Clinical Scenarios Where eGFR Reliability Decreases
Certain clinical states violate the eGFR formula’s fundamental assumption that kidney function is stable. In Acute Kidney Injury (AKI), where function declines rapidly, the eGFR is unreliable because serum creatinine levels lag behind the actual change in filtration rate. The formula cannot accurately reflect this rapidly changing state, potentially delaying the recognition of severe kidney damage.
Patients with advanced liver disease, particularly cirrhosis, often see their eGFR significantly overestimate true kidney function. The impaired liver synthesizes creatine inefficiently, resulting in lower creatinine production and a lower serum creatinine level. This low input value suggests better function than the patient possesses. Muscle wasting common in advanced cirrhosis further contributes to low creatinine production, compounding the problem and masking serious renal impairment like hepatorenal syndrome.
The standard eGFR equation also loses accuracy at the extremes of the filtration rate, performing less reliably when the true GFR is above 60 mL/min/1.73 m². Since the formula was developed primarily to identify chronic kidney disease, its precision is highest in the range of moderate to severe impairment. For patients with near-normal or high-normal GFR, the estimate is less precise. Conditions involving significant fluid shifts, such as severe edema or ascites, can also dilute the concentration of creatinine in the blood, contributing to an inaccurate eGFR reading.
Confirmatory Testing for True GFR Measurement
When a patient’s eGFR is questionable due to conflicting clinical signs or known interfering factors, medical professionals use more accurate confirmatory tests. A primary alternative is the measurement of Cystatin C, a protein produced by all nucleated cells and filtered by the kidneys.

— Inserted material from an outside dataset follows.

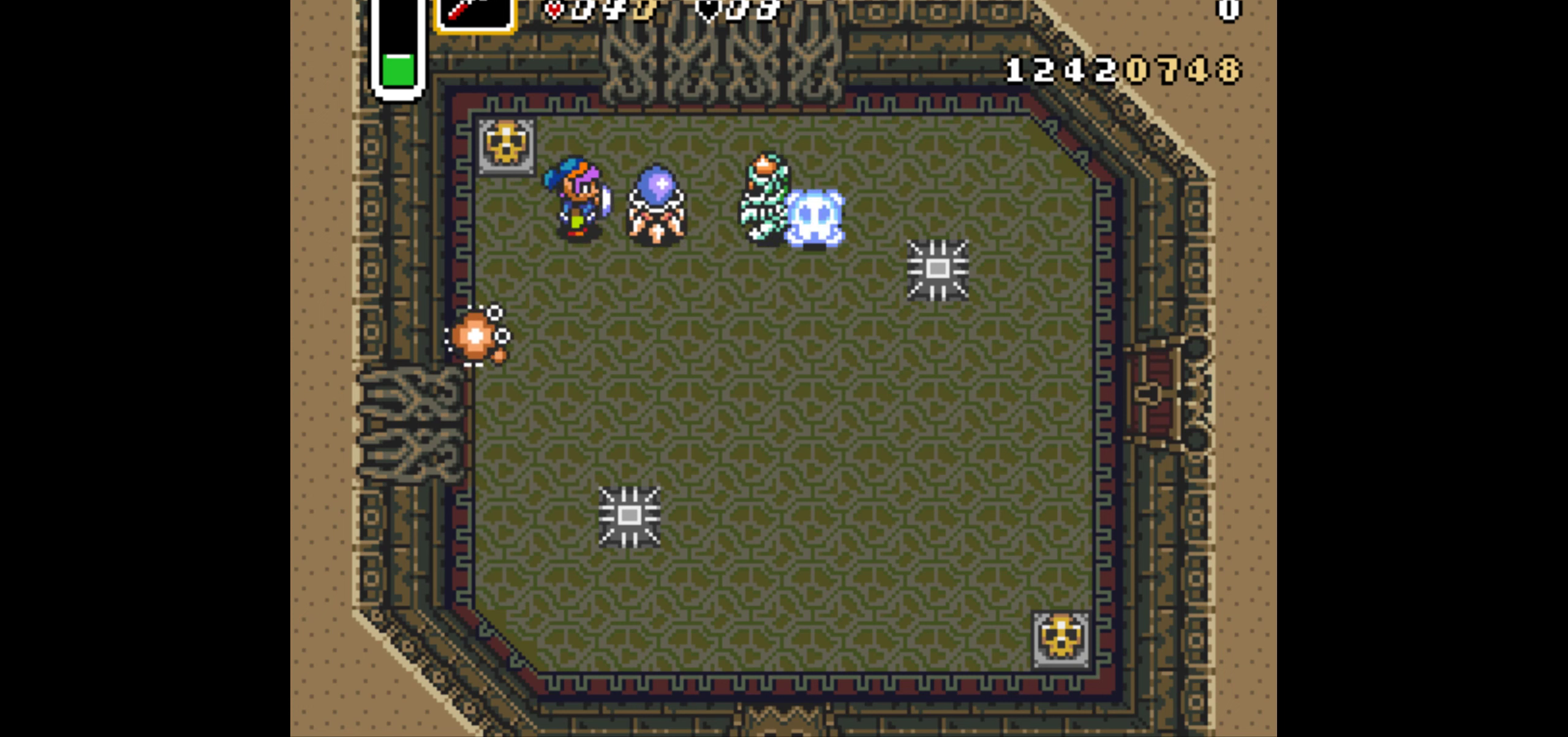
{"buttons": ["DPAD_RIGHT"], "events": [[66, "B", "down"], [250, "B", "up"]]}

Unlike creatinine, Cystatin C levels are largely independent of muscle mass and diet, making it a more reliable marker for populations with extremes of body composition or malnutrition. Calculating eGFR using Cystatin C (eGFRcys), or combining it with creatinine (eGFRcr-cys), provides a more accurate estimate, especially when the creatinine-based eGFR is in the mildly impaired range (45–59 mL/min/1.73 m²).
If greater precision is required—for critical decisions like determining safe drug dosages or evaluating a kidney donor—a measured GFR (mGFR) study is performed. This gold standard involves injecting an exogenous filtration marker, such as iohexol or iothalamate, and then measuring its clearance from the blood over several hours. These direct clearance studies bypass estimation, offering the most definitive assessment of the kidney’s actual filtration capacity.